## Exercise data
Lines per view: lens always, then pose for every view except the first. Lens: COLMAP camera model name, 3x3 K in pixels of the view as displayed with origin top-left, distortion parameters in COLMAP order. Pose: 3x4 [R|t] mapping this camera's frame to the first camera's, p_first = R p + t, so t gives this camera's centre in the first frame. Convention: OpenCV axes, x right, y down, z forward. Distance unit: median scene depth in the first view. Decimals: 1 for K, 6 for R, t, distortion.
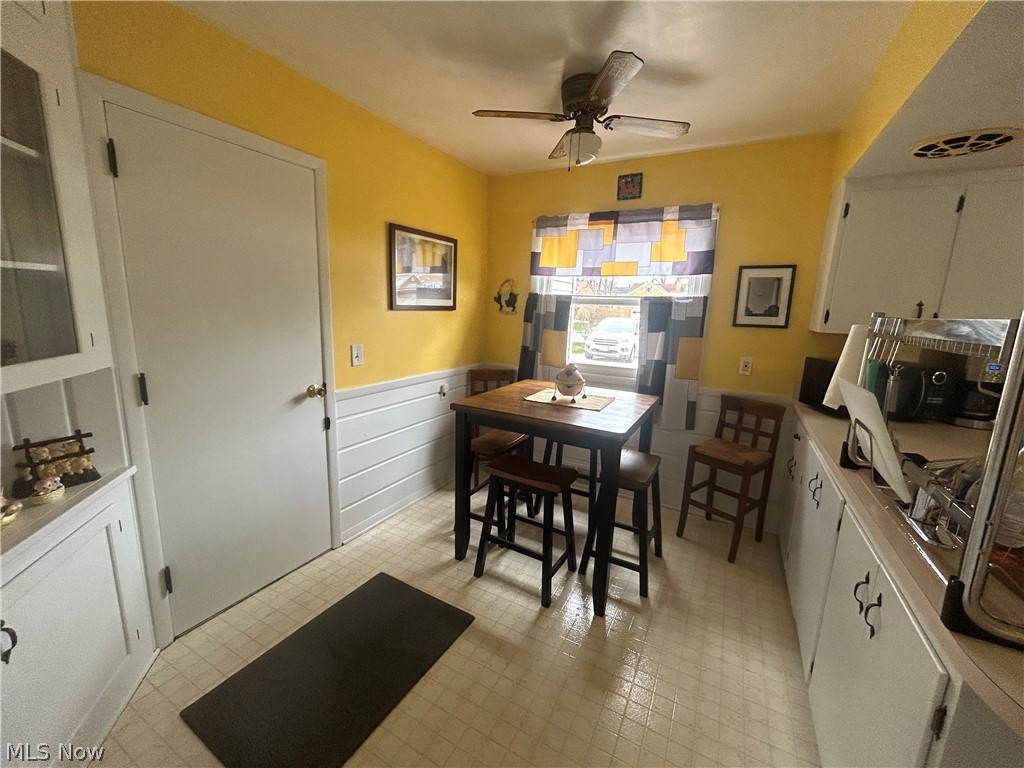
lens RADIAL K [[413.1, 0, 507.8], [0, 413.1, 382.6], [0, 0, 1]] dist [-0.002516, 0.001065]
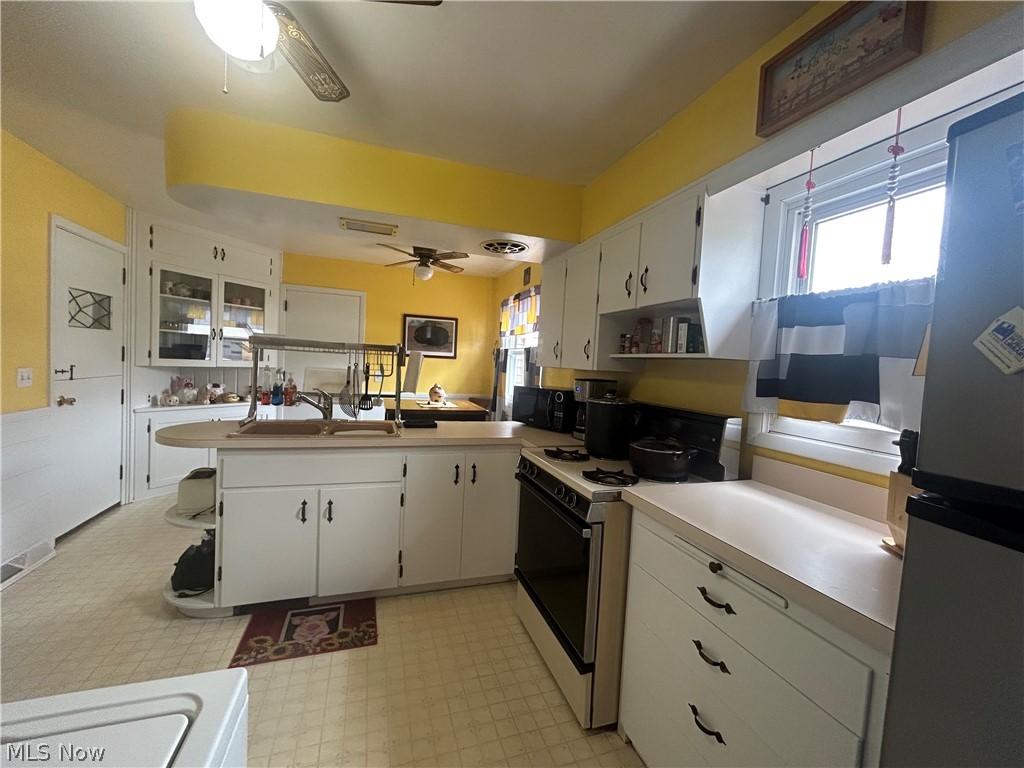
lens RADIAL K [[413.1, 0, 511.0], [0, 413.1, 382.5], [0, 0, 1]] dist [-0.002516, 0.001065]
pose [[0.734387, 0.033893, -0.677884, 1.301843], [-0.151658, 0.981695, -0.115216, 0.085307], [0.661570, 0.187420, 0.726084, -0.052457]]
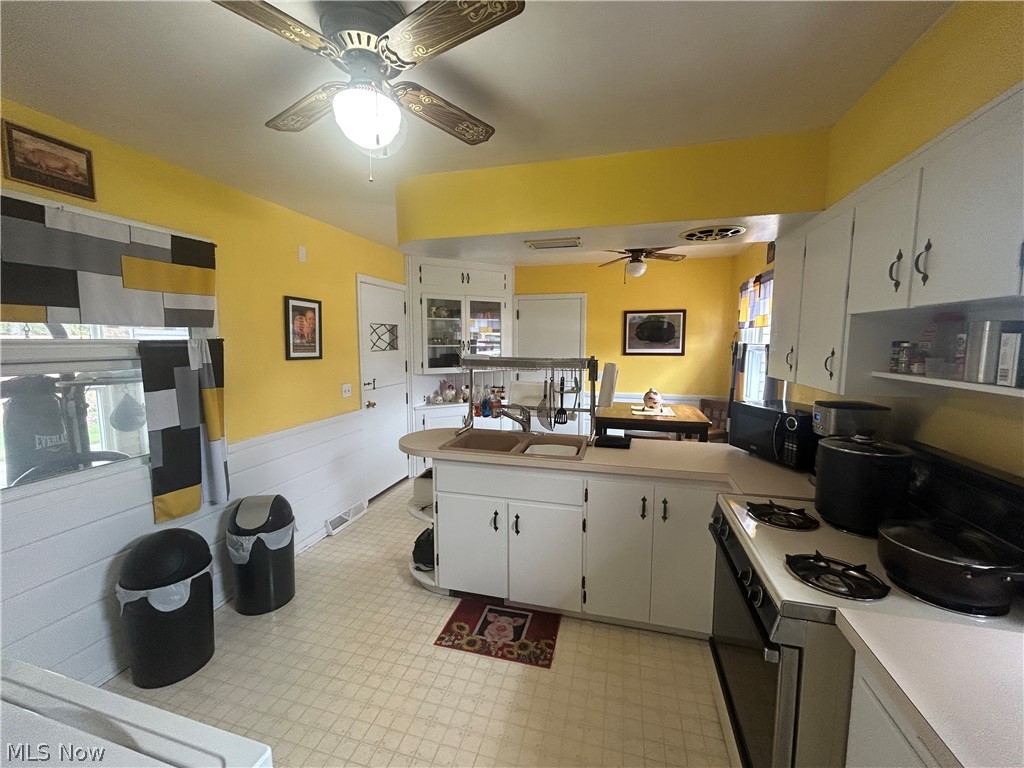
lens RADIAL K [[413.1, 0, 510.4], [0, 413.1, 382.5], [0, 0, 1]] dist [-0.002516, 0.001065]
pose [[0.225110, 0.065094, -0.972157, 1.313565], [-0.172921, 0.984595, 0.025886, -0.012164], [0.958866, 0.162279, 0.232898, 0.079118]]
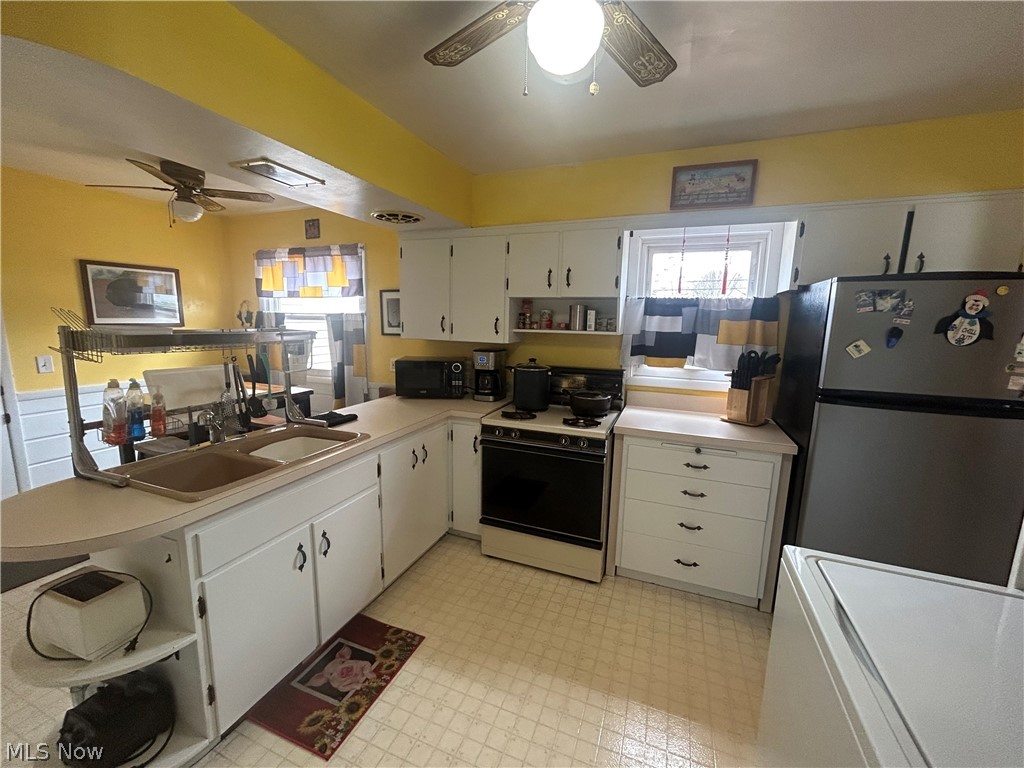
lens RADIAL K [[413.1, 0, 510.4], [0, 413.1, 382.7], [0, 0, 1]] dist [-0.002516, 0.001065]
pose [[0.993159, -0.033685, 0.111809, 0.761967], [0.036931, 0.998951, -0.027087, 0.063920], [-0.110780, 0.031031, 0.993360, -0.339904]]
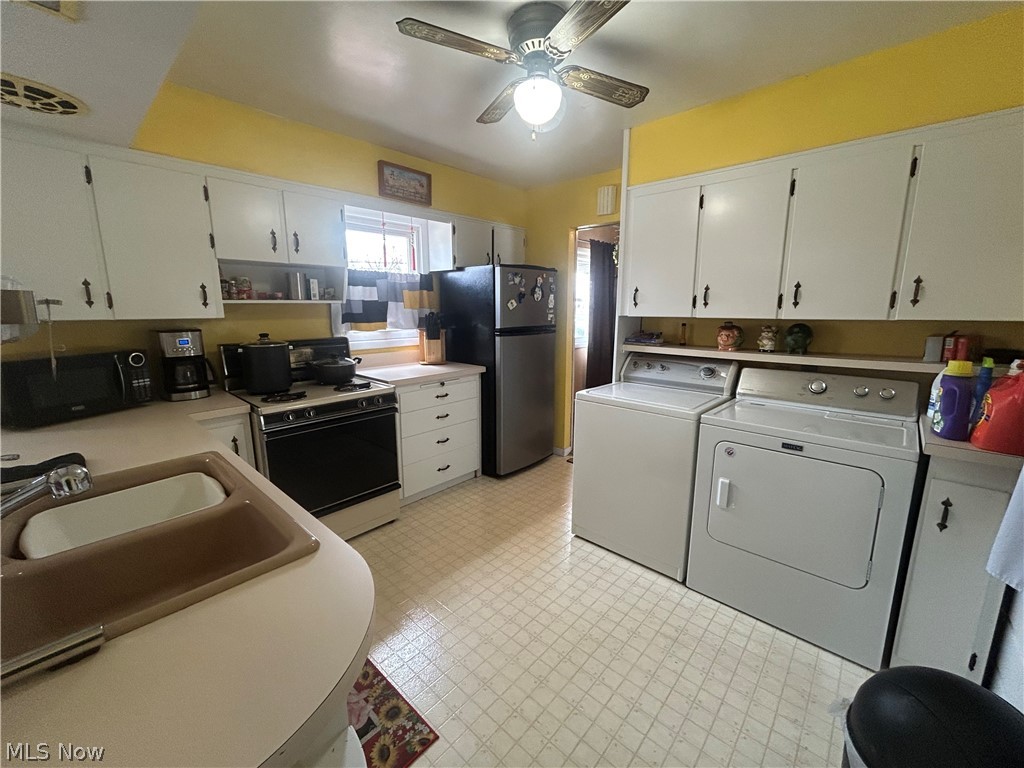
lens RADIAL K [[413.1, 0, 511.1], [0, 413.1, 383.0], [0, 0, 1]] dist [-0.002516, 0.001065]
pose [[0.242299, -0.216987, 0.945626, 0.232096], [0.187377, 0.966785, 0.173830, 0.028046], [-0.951935, 0.135070, 0.274909, -0.073937]]
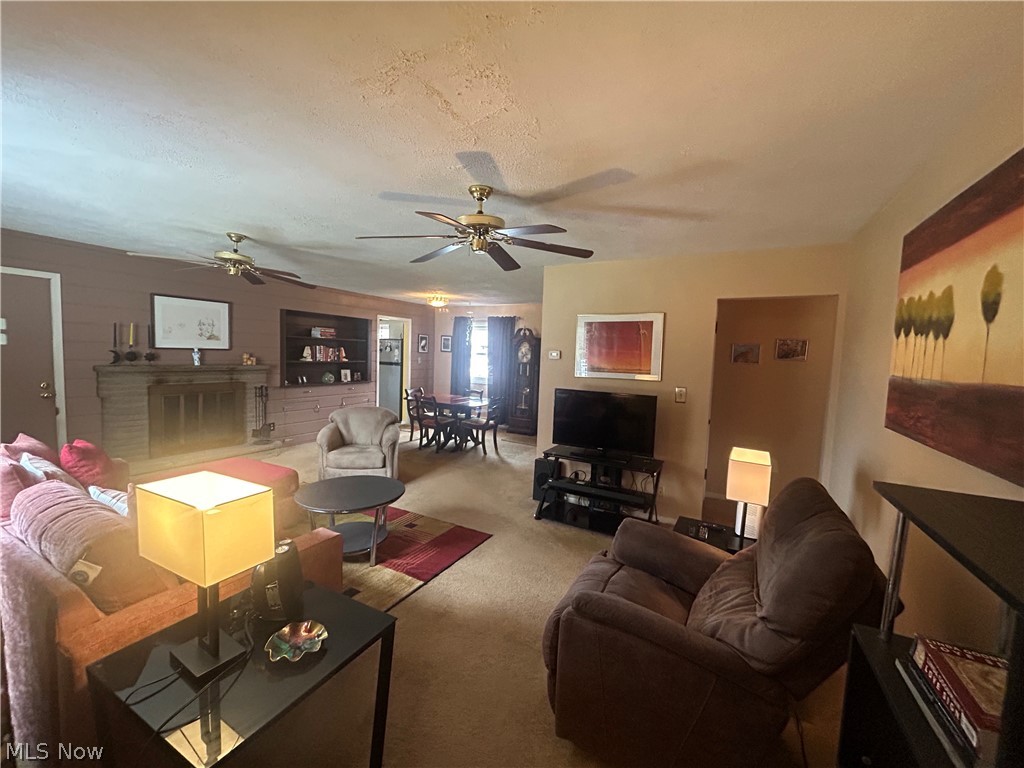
lens RADIAL K [[413.1, 0, 511.4], [0, 413.1, 382.9], [0, 0, 1]] dist [-0.002516, 0.001065]
pose [[0.999998, -0.001796, -0.000589, 2.338274], [0.001719, 0.993781, -0.111338, 0.581468], [0.000785, 0.111337, 0.993782, -2.813291]]
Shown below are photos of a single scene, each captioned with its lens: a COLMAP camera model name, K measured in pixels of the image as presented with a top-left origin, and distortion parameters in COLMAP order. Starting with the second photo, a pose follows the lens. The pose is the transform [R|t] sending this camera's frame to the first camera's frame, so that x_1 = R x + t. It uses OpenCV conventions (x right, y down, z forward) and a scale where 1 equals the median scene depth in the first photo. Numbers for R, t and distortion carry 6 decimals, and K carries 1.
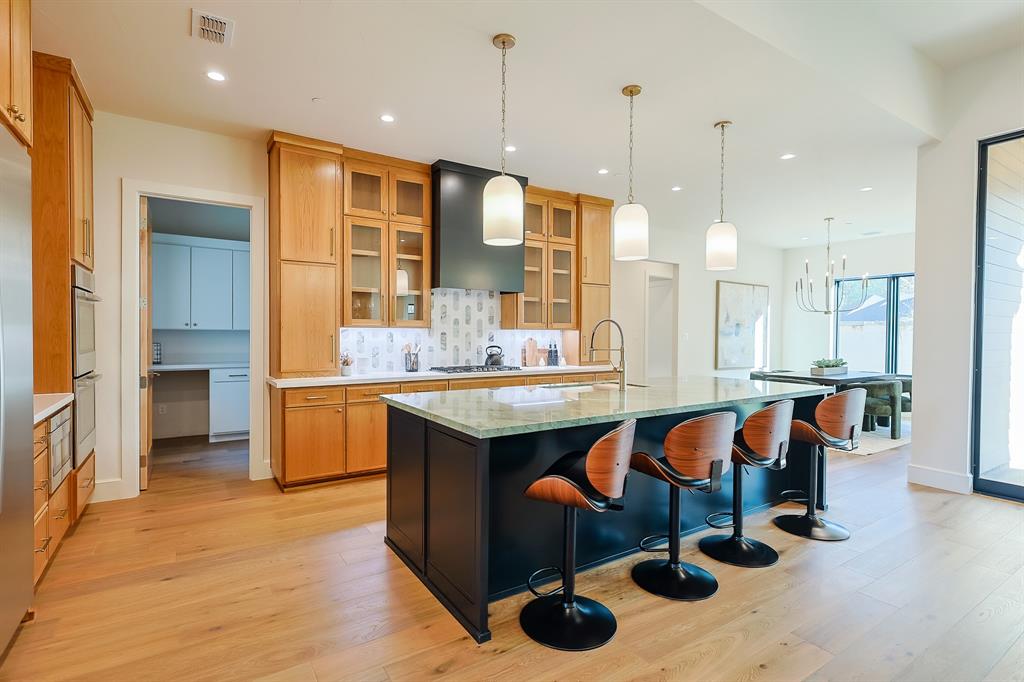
lens RADIAL K [[504.0, 0, 513.2], [0, 504.0, 342.6], [0, 0, 1]] dist [-0.001184, 0.002024]
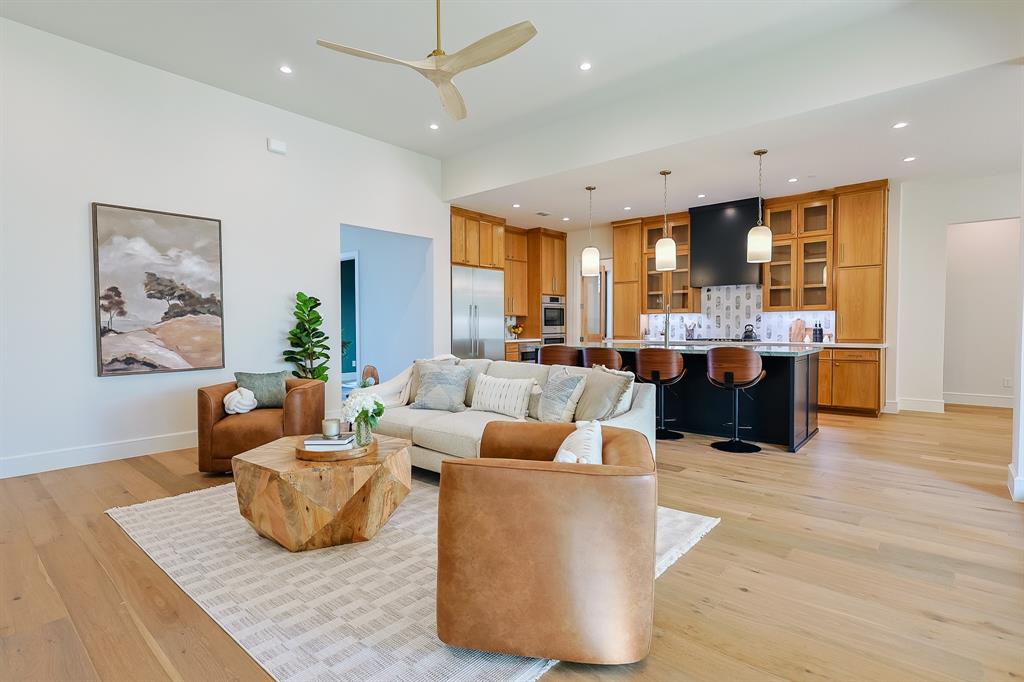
lens RADIAL K [[504.0, 0, 508.4], [0, 504.0, 341.2], [0, 0, 1]] dist [-0.001184, 0.002024]
pose [[0.269417, 0.021235, -0.962789, 1.118138], [-0.013373, 0.999743, 0.018308, 0.035727], [0.962931, 0.007943, 0.269632, 0.010066]]
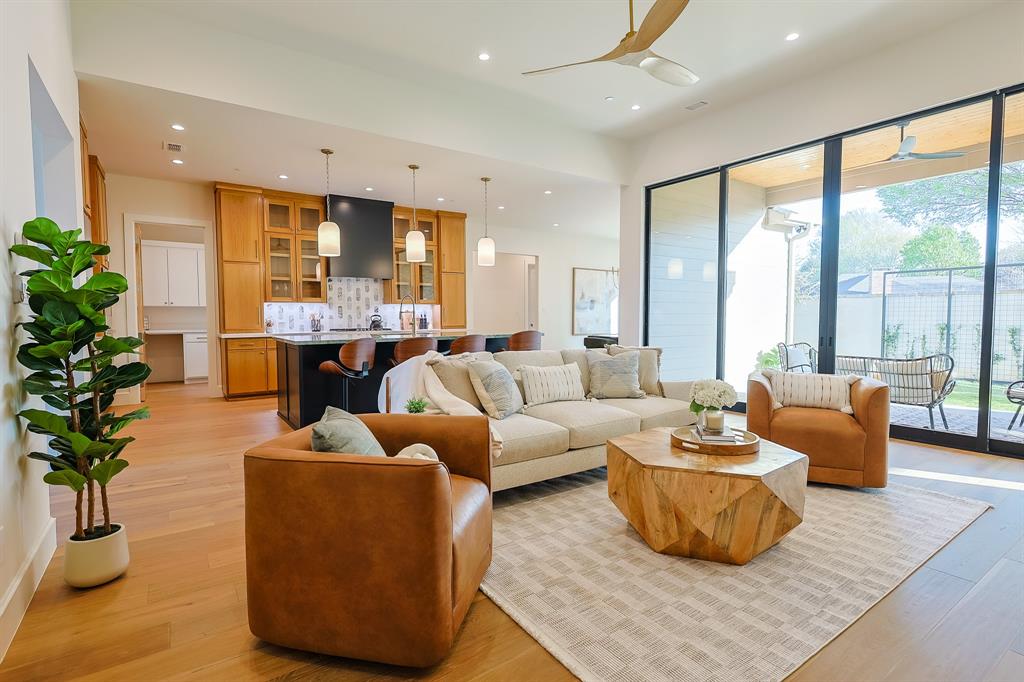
lens RADIAL K [[504.0, 0, 515.4], [0, 504.0, 342.3], [0, 0, 1]] dist [-0.001184, 0.002024]
pose [[0.999464, -0.011155, 0.030769, 0.335520], [0.010105, 0.999368, 0.034071, 0.041730], [-0.031130, -0.033742, 0.998946, -0.520550]]
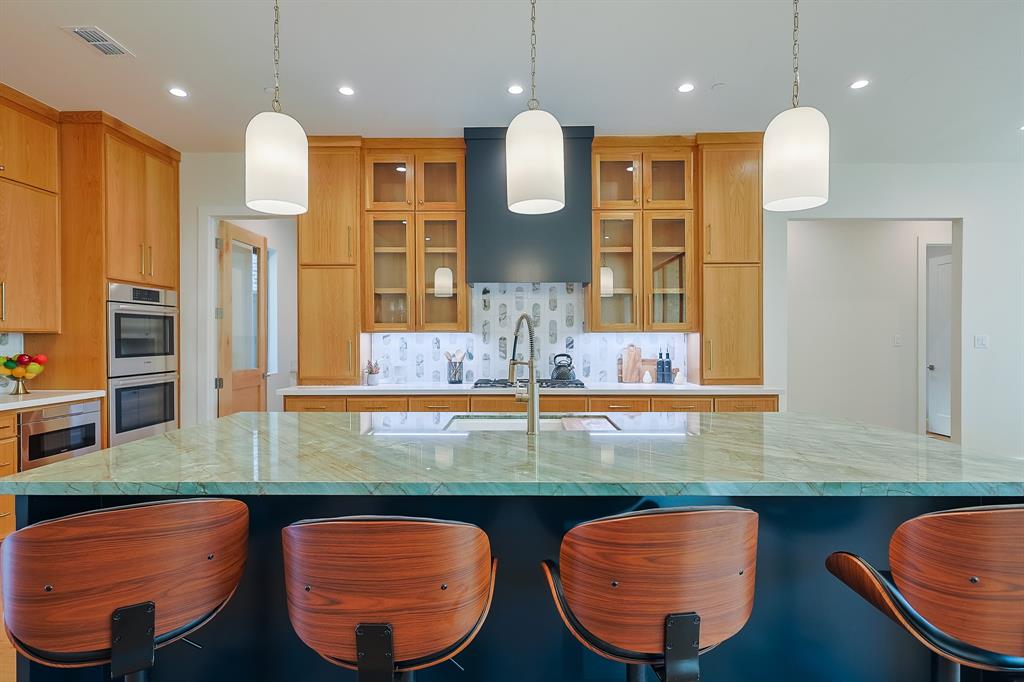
lens RADIAL K [[504.0, 0, 511.4], [0, 504.0, 341.8], [0, 0, 1]] dist [-0.001184, 0.002024]
pose [[0.825379, -0.003173, -0.564570, 0.339376], [-0.004742, 0.999910, -0.012553, -0.002519], [0.564559, 0.013038, 0.825290, 0.325377]]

## Brief
Write out the whole listing exactly. Pictures stay out.

## Task response
Lines per view: lens always, then pose for every view except the first. Lens: COLMAP camera model name, 3x3 K in pixels of the view as displayed with origin top-left, distortion parameters in COLMAP order. Pose: 3x4 [R|t] mapping this camera's frame to the first camera's, p_first = R p + t, so t gives this camera's centre in the first frame. Convention: OpenCV axes, x right, y down, z forward. Distance unit: median scene depth in the first view. Decimals: 1 for K, 6 for R, t, distortion.
lens RADIAL K [[413.1, 0, 507.8], [0, 413.1, 382.6], [0, 0, 1]] dist [-0.002516, 0.001065]
lens RADIAL K [[413.1, 0, 511.0], [0, 413.1, 382.5], [0, 0, 1]] dist [-0.002516, 0.001065]
pose [[0.734387, 0.033893, -0.677884, 1.301843], [-0.151658, 0.981695, -0.115216, 0.085307], [0.661570, 0.187420, 0.726084, -0.052457]]
lens RADIAL K [[413.1, 0, 510.4], [0, 413.1, 382.5], [0, 0, 1]] dist [-0.002516, 0.001065]
pose [[0.225110, 0.065094, -0.972157, 1.313565], [-0.172921, 0.984595, 0.025886, -0.012164], [0.958866, 0.162279, 0.232898, 0.079118]]
lens RADIAL K [[413.1, 0, 510.4], [0, 413.1, 382.7], [0, 0, 1]] dist [-0.002516, 0.001065]
pose [[0.993159, -0.033685, 0.111809, 0.761967], [0.036931, 0.998951, -0.027087, 0.063920], [-0.110780, 0.031031, 0.993360, -0.339904]]
lens RADIAL K [[413.1, 0, 511.1], [0, 413.1, 383.0], [0, 0, 1]] dist [-0.002516, 0.001065]
pose [[0.242299, -0.216987, 0.945626, 0.232096], [0.187377, 0.966785, 0.173830, 0.028046], [-0.951935, 0.135070, 0.274909, -0.073937]]
lens RADIAL K [[413.1, 0, 511.4], [0, 413.1, 382.9], [0, 0, 1]] dist [-0.002516, 0.001065]
pose [[0.999998, -0.001796, -0.000589, 2.338274], [0.001719, 0.993781, -0.111338, 0.581468], [0.000785, 0.111337, 0.993782, -2.813291]]
Shown below are photos of a single scene, each captioned with its lens: a COLMAP camera model name, K measured in pixels of the image as presented with a top-left origin, and distortion parameters in COLMAP order. Starting with the second photo, a pose follows the lens. The pose is the transform [R|t] sending this camera's frame to the first camera's frame, so that x_1 = R x + t. It uses OpenCV conventions (x right, y down, z forward) and a scale where 1 equals the median scene depth in the first photo. Numbers for R, t and distortion carry 6 decimals, and K carries 1.
lens RADIAL K [[504.0, 0, 513.2], [0, 504.0, 342.6], [0, 0, 1]] dist [-0.001184, 0.002024]
lens RADIAL K [[504.0, 0, 508.4], [0, 504.0, 341.2], [0, 0, 1]] dist [-0.001184, 0.002024]
pose [[0.269417, 0.021235, -0.962789, 1.118138], [-0.013373, 0.999743, 0.018308, 0.035727], [0.962931, 0.007943, 0.269632, 0.010066]]
lens RADIAL K [[504.0, 0, 515.4], [0, 504.0, 342.3], [0, 0, 1]] dist [-0.001184, 0.002024]
pose [[0.999464, -0.011155, 0.030769, 0.335520], [0.010105, 0.999368, 0.034071, 0.041730], [-0.031130, -0.033742, 0.998946, -0.520550]]
lens RADIAL K [[504.0, 0, 511.4], [0, 504.0, 341.8], [0, 0, 1]] dist [-0.001184, 0.002024]
pose [[0.825379, -0.003173, -0.564570, 0.339376], [-0.004742, 0.999910, -0.012553, -0.002519], [0.564559, 0.013038, 0.825290, 0.325377]]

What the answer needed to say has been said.